Y, en fin, es necesario tener presente la comunicación de bienes espirituales entre la Iglesia peregrinante, purgante y triunfante, que movió desde el principio a la Iglesia de los viadores a guardar con gran piedad la memoria de los difuntos y a ofrecer sufragios por ellos (cf. LG 49 y 50), lo cual es aplicable a las indulgencias, las que siempre pueden aplicarse por los difuntos, a modo de sufragio (San Pablo VI, Const. Apost. Indulgentiarum doctrina, Norma 3; c. 994 del CDC).

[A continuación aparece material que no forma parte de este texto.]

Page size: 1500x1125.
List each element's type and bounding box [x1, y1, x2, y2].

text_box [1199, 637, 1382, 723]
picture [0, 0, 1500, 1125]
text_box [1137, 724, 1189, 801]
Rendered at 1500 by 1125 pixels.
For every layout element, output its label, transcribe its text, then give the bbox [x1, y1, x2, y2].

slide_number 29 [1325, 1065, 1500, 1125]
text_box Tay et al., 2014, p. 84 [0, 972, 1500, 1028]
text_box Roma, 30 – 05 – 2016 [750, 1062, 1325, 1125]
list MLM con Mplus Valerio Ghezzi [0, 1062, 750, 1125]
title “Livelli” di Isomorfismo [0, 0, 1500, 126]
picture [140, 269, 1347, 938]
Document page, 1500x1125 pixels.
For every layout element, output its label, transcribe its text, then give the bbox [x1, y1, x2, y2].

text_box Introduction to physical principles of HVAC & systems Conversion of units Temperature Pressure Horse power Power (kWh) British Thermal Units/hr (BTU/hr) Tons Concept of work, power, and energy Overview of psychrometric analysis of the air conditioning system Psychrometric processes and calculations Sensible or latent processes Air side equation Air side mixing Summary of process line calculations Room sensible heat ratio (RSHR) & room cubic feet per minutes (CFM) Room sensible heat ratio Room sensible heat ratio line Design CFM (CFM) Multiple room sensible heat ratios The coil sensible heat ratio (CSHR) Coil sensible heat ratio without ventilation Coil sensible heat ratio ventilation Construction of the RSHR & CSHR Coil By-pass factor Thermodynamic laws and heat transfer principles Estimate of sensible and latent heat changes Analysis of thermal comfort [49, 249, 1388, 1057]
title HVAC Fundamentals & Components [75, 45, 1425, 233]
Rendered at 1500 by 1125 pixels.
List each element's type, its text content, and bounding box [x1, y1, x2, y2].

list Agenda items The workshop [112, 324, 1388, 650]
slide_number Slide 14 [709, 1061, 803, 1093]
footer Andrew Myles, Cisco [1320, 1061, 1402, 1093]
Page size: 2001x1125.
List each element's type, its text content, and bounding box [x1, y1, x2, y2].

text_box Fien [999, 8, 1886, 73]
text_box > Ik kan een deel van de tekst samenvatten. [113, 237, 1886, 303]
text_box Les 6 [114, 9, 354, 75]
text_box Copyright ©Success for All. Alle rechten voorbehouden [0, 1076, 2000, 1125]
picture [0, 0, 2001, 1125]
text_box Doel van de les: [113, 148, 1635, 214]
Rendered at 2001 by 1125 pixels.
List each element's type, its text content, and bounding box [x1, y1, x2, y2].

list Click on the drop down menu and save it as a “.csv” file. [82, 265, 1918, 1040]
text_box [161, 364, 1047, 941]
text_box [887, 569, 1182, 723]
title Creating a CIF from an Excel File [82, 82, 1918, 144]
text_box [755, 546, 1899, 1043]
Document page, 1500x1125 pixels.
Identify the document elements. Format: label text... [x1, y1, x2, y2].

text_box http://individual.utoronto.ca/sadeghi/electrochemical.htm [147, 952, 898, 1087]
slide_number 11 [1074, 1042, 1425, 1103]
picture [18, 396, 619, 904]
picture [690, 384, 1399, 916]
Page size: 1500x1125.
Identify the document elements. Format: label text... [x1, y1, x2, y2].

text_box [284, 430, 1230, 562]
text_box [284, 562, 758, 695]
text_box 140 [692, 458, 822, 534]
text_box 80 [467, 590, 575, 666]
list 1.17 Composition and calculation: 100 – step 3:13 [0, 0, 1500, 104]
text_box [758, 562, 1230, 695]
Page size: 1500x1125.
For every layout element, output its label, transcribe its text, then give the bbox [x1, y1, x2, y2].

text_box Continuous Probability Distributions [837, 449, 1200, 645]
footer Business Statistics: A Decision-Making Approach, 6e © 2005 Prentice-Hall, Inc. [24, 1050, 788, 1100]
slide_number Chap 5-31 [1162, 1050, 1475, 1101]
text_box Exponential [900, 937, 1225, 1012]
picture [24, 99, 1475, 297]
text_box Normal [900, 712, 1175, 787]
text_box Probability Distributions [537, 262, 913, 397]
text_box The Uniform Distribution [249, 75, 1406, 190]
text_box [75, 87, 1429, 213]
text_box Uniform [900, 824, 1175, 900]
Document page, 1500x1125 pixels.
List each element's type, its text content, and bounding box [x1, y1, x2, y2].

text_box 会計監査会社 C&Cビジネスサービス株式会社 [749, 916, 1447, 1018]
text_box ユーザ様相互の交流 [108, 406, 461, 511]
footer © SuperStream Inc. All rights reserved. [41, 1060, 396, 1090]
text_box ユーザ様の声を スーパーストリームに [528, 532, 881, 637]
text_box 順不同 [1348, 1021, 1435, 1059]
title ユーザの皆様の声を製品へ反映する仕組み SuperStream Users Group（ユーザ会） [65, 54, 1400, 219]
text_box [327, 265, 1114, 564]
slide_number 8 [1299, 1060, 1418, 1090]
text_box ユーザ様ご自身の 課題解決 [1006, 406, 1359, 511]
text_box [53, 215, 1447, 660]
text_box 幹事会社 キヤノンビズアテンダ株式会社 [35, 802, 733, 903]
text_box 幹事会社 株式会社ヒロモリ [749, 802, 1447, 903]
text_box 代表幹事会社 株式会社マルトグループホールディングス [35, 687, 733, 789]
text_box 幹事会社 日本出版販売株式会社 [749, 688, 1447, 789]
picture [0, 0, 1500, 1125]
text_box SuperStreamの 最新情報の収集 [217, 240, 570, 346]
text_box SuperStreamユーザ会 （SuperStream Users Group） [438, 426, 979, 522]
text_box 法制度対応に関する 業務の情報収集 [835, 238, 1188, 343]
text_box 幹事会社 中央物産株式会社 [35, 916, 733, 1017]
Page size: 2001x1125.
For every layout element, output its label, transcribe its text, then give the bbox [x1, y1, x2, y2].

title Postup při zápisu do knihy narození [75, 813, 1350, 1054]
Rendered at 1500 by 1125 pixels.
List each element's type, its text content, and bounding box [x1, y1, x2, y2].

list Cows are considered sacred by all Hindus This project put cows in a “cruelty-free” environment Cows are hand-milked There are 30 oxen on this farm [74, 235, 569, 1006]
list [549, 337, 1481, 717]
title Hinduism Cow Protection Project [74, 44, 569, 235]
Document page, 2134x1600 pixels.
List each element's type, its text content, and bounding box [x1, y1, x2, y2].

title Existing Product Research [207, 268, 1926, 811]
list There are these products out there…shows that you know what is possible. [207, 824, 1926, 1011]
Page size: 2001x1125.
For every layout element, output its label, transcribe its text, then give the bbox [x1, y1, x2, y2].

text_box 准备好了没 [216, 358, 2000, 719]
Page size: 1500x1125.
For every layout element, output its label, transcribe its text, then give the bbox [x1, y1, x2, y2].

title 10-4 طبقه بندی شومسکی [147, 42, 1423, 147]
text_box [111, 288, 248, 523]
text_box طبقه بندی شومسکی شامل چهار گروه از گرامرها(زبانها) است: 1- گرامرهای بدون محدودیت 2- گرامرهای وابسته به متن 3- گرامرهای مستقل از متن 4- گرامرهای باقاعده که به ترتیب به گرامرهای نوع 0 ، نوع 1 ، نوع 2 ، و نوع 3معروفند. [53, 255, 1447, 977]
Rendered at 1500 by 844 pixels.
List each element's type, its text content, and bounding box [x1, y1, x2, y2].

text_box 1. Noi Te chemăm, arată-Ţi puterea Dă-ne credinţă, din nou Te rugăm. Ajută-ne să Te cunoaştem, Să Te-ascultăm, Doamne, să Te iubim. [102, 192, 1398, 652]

Más aún, al obtener indulgencias en sufragio de los difuntos, los fieles realizan la caridad más eximia (San Pablo VI, oc, n. 8), por lo que el uso de las indulgencias fomenta eficazmente la caridad y la ejerce de forma excepcional, al prestar ayuda a los hermanos que duermen en Cristo (ibid, n° 9).

Quiera el Señor que todos los fieles cristianos de Catamarca, ennoblecidos por la sagrada compañía de Fray Mamerto, nos sumerjamos con gozo, piedad y gratitud en este tiempo favorable, en este tiempo de salvación (cf. Is 49,8; 2 Cor 6,2), para que gustemos y veamos qué bueno es el Señor y cuán felices son los que en él se refugian (cf. Sal 34).